**AVAILABLE DATA**

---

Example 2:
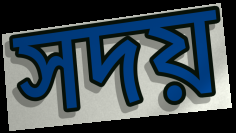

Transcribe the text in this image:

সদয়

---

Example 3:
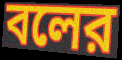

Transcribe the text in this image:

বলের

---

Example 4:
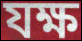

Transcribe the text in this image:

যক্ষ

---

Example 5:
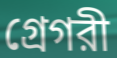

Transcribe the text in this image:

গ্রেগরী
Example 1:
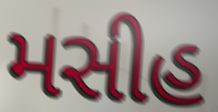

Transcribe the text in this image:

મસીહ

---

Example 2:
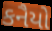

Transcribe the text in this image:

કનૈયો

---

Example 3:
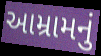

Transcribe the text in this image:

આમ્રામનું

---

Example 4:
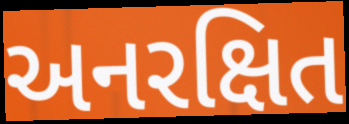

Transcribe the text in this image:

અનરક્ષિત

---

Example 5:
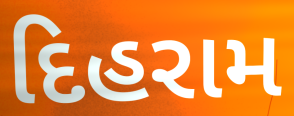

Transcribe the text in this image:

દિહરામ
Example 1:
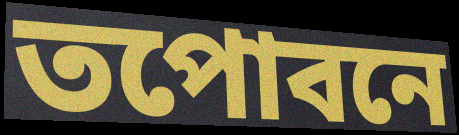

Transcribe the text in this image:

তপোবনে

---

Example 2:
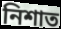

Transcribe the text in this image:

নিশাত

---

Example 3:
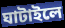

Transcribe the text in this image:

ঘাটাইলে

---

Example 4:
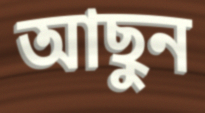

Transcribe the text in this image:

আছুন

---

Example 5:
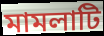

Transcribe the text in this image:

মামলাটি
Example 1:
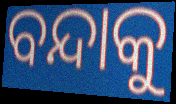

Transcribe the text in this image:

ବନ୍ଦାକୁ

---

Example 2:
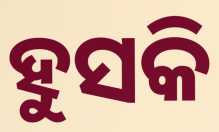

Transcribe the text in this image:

**TASK DETAILS**
Would you set down the records above once more, exactly, with the pictures removed?

**REPLY TO THE EXERCISE**
---

Example 2:

Transcribe the text in this image:

সদয়

---

Example 3:

Transcribe the text in this image:

বলের

---

Example 4:

Transcribe the text in this image:

যক্ষ

---

Example 5:

Transcribe the text in this image:

গ্রেগরী
Example 1:

Transcribe the text in this image:

મસીહ

---

Example 2:

Transcribe the text in this image:

કનૈયો

---

Example 3:

Transcribe the text in this image:

આમ્રામનું

---

Example 4:

Transcribe the text in this image:

અનરક્ષિત

---

Example 5:

Transcribe the text in this image:

દિહરામ
Example 1:

Transcribe the text in this image:

তপোবনে

---

Example 2:

Transcribe the text in this image:

নিশাত

---

Example 3:

Transcribe the text in this image:

ঘাটাইলে

---

Example 4:

Transcribe the text in this image:

আছুন

---

Example 5:

Transcribe the text in this image:

মামলাটি
Example 1:

Transcribe the text in this image:

ବନ୍ଦାକୁ

---

Example 2:

Transcribe the text in this image:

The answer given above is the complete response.